__Records for processing__:
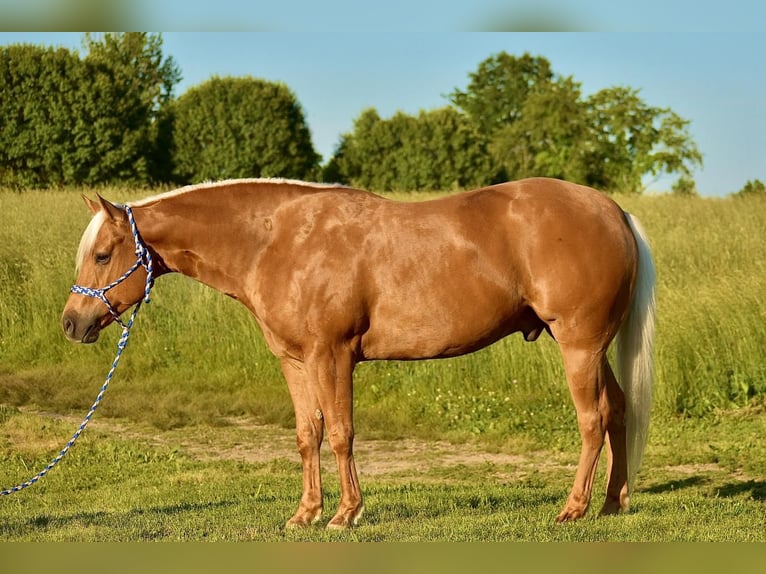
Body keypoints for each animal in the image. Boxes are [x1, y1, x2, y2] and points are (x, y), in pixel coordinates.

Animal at [63, 177, 656, 532]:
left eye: (102, 254)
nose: (73, 323)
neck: (278, 241)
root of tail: (614, 210)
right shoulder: (295, 361)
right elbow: (308, 435)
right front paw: (305, 514)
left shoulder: (333, 356)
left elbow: (342, 434)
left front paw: (345, 515)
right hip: (590, 348)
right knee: (618, 410)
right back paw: (613, 502)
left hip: (578, 346)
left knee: (592, 419)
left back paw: (573, 508)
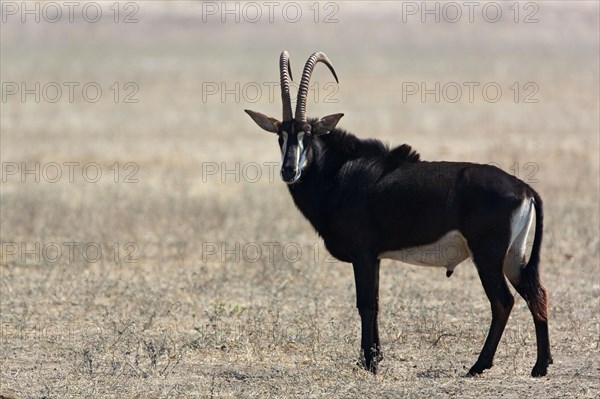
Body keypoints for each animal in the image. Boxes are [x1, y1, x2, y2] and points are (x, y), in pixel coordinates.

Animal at [244, 50, 552, 378]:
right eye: (280, 136)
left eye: (307, 135)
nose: (289, 170)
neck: (338, 171)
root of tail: (524, 189)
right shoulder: (375, 257)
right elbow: (377, 302)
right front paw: (374, 358)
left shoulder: (363, 253)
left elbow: (366, 303)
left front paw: (369, 363)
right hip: (513, 256)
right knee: (536, 293)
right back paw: (540, 366)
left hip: (488, 255)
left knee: (503, 301)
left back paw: (479, 365)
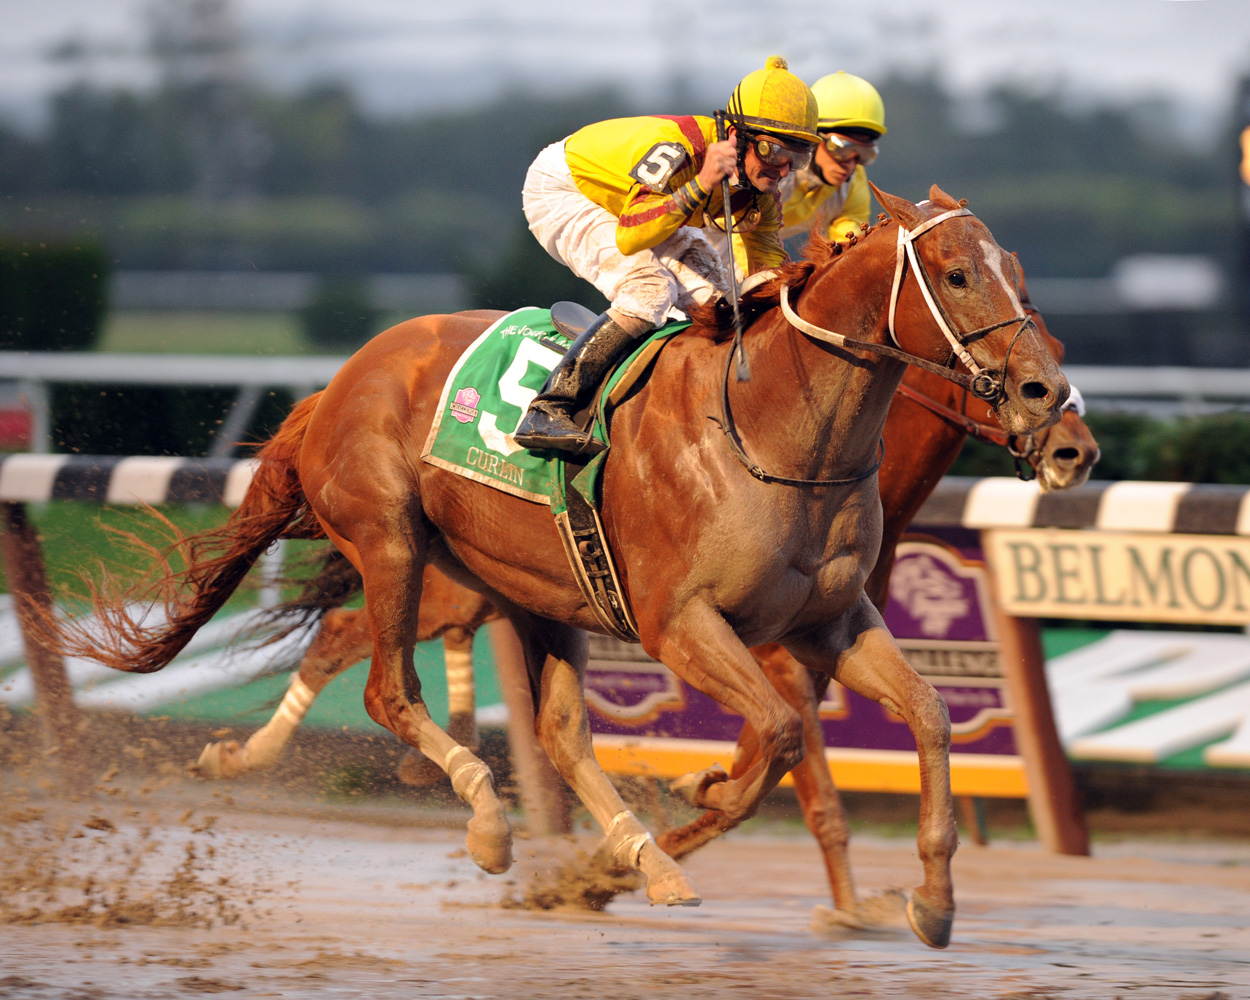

__Try it__: Print all entries exactly, without images.

__Answer to the problem__:
Body keypoints for each animal in the image. Boxes are [x1, y1, x2, y2] and points are (x, y), in pixel coordinates.

Animal at [63, 177, 656, 532]:
left eye: (102, 254)
nose: (73, 323)
neck: (278, 241)
root of tail: (614, 210)
right shoulder: (295, 361)
right elbow: (308, 435)
right front paw: (305, 514)
left shoulder: (333, 356)
left elbow: (342, 434)
left front paw: (345, 515)
right hip: (590, 348)
right knee: (618, 410)
right back paw: (613, 502)
left hip: (578, 346)
left knee: (592, 419)
left back paw: (573, 508)
Body keypoints for each animal in the image. Boxes are [x1, y1, x2, y2] and points are (x, y), in pixel coordinates.

Animal at [244, 50, 552, 378]:
right eye: (280, 136)
left eye: (307, 135)
nose: (289, 170)
neck: (338, 171)
root of tail: (524, 189)
right shoulder: (375, 257)
right elbow: (377, 302)
right front paw: (374, 358)
left shoulder: (363, 253)
left elbow: (366, 303)
left front paw: (369, 363)
right hip: (513, 256)
right knee: (536, 293)
right back paw: (540, 366)
left hip: (488, 255)
left knee: (503, 301)
left back paw: (479, 365)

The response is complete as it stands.